Bankrupt Banks, A Century Past

Marine on St. Croix, St. Bonifacius, Frontenac MN
Story by Bill B

Early in the last century a Minneapolis banker named Roy Quimby set out to open bunches of small-town banks across the state. He started modestly in 1912, moving his first bank into a vacated 1894 bank building in Waconia. In Cologne he renovated half a double-wide house.

In 1915 Roy found an architect bitten by the Greek Revival bug, and by 1916 had built eleven virtually identical bank buildings in Hamel, Marine-on-St. Croix, St. Louis Park, Frontenac, Chanhassen, Augusta, Long Siding, Skyberg, Tower, New Prairie, and St. Bonifacius.

Quimby’s intent was never established, but he sold a baker’s dozen of his banks to a gullible speculator in 1918 for a dime on the dollar, and the banks quickly proved to have been looted. The state banking commissioner stepped in and closed them.

Cleverly avoiding a court appearance, Roy died a few days before the 1919 trial of the gullible speculator, who was convicted of bank fraud and sent to Stillwater. The infant Fed did not swoop in to rescue unwitting small depositors, mostly farmers. It took the state’s receiver until 1927 to claw back seventy-five cents on the dollar for Frontenac folks. L.H. Savage of Lake City had 40 cents on deposit in 1919; he got dividend checks of 22, 4, 3, and 2 cents.

Hamel exists in name only as “Uptown Hamel, the Historic Downtown District of the City of Medina.” Chanhassen’s bank fell to rapid suburban expansion as well. The towns of Augusta, Long Siding, Skyberg and New Prairie have all but disappeared. But about half the Greek Revival bank buildings survive today in some form.

The Marine building alone houses a bank a century later. The now-vacant Frontenac bank gleams on the east side of Hwy 61. Saint Bonny’s former bank is now the town’s public library.

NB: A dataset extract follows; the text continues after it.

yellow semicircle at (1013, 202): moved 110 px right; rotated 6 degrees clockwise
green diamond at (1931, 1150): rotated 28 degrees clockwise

Part of a touching love story after WWII, the New Prairie bank was dismantled for its lumber and parts, recycled by Windy and Donna Peterson to build their dream home on the Terrace, MN mill pond. The bank’s leaded glass transoms made spectacular kitchen windows.

The St. Louis Park bank was razed before 1960, leaving a wound in local history that still bleeds. One stellar image survives, gloriously reminiscent of the Parthenon in Athens. Hyperbole? Maybe.

The bank would have made a perfect home for the St. Louis Park Historical Society, where I serve as a trustee. But the Society was not founded until 1969.

Some history dies in oblivion; some fairy tales never come true.